Sullenberger and La Russa had coffee a few times in an Alamo, Calif., coffee shop that both men favor, and the more they talked, the more La Russa's respect grew. He invited Sullenberger and his family to the All-Star Game in St. Louis last year, and Sullenberger was in the clubhouse meeting people he'd only read about.

"Being a friend of Tony's has a lot of perks," Sullenberger said with an easy laugh. "Many of the things that have happened have been the chance of a lifetime."

Curiously, that's the way La Russa describes Sullenberger's performance on that January day.

"He did what you have to do in important situations," La Russa said. "He concentrated on the job and not on anything else. That's what you have to do in every profession to be the best."

Sullenberger, who repeatedly said he was just "chosen by circumstances to be the public face of what happened," said he's been able to break down what happened in those fateful 208 seconds into three facets.

"It spite of me realizing that this was a dire emergency and the challenge of a lifetime, fighting for life in a crucible, I was first able through years of training to force calm on myself," he said. "Then I was able to impose order on the situation so that it became a problem I could deal with. We'd dealt with portions of what had happened, and I used those as building blocks and arranged those blocks in such a way as to get things done.

"The third thing I did was to know that I only had time to do a very few things. I had to do them, and do them well. That was the sole focus."

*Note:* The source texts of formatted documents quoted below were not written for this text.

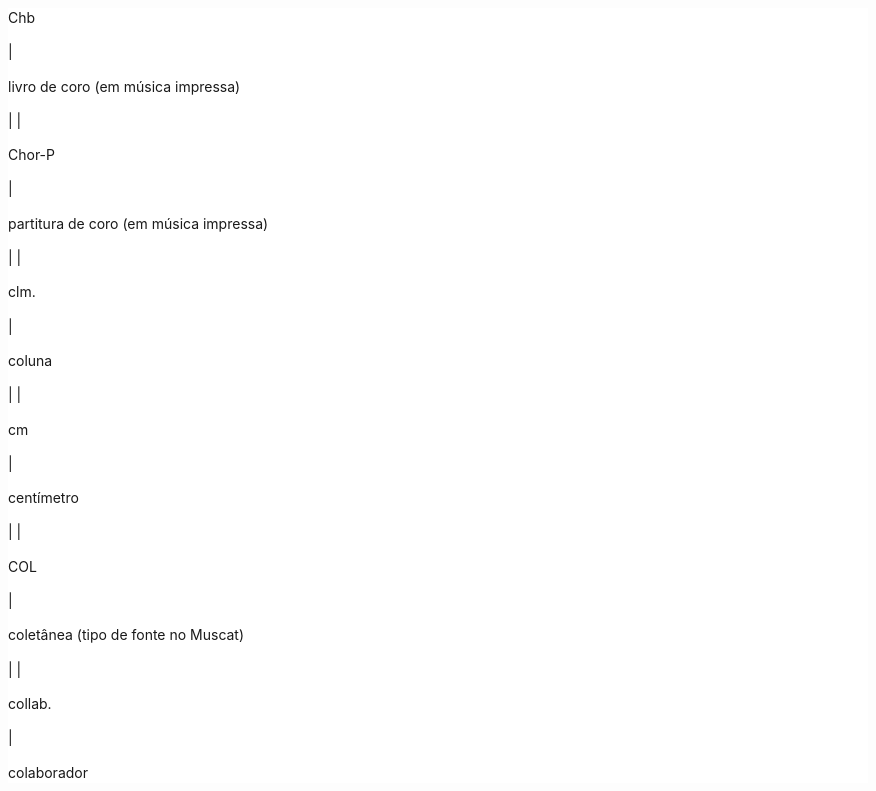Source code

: Chb

 | 

livro de coro (em música impressa)

 |
| 

Chor-P

 | 

partitura de coro (em música impressa)

 |
| 

clm.

 | 

coluna

 |
| 

cm

 | 

centímetro

 |
| 

COL

 | 

coletânea (tipo de fonte no Muscat)

 |
| 

collab.

 | 

colaborador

Sullenberger was only a casual baseball fan before what became known as the "Miracle on the Hudson," but his knowledge of the game has expanded greatly in the last 14 months.

Asked what he thinks of La Russa having morphed his name into a verb, Sullenberger just laughs.

"Well, it's just another way in which life has become surreal," he said. "You can't image until you experience it what has happened. It's hard to comprehend the overwhelming and sudden change that we as a family underwent. There is no training for that."

And Sullenberger says he's come to appreciate in a key batter-pitcher matchup late in a game the similarities to the situations that he and his fellow pilots face.

"If you focus on the process, the results will follow," he said. "And for Tony and especially for his hitters, that's the same. That's the focus. Do the two or three things you do very well and know that everything else is a mere distraction.

"We hear about hearing the roar of the crowd. Hear it as background noise and don't focus on it. That's what works."

La Russa says he tries to holds the Cardinals to the Sullenberger standard.

"He wound up being the one facing the big event," La Russa said. "What matters then is how you impact the events. What he did is a perfect example of what you teach. Focus."

Or you could just say he Sullied it.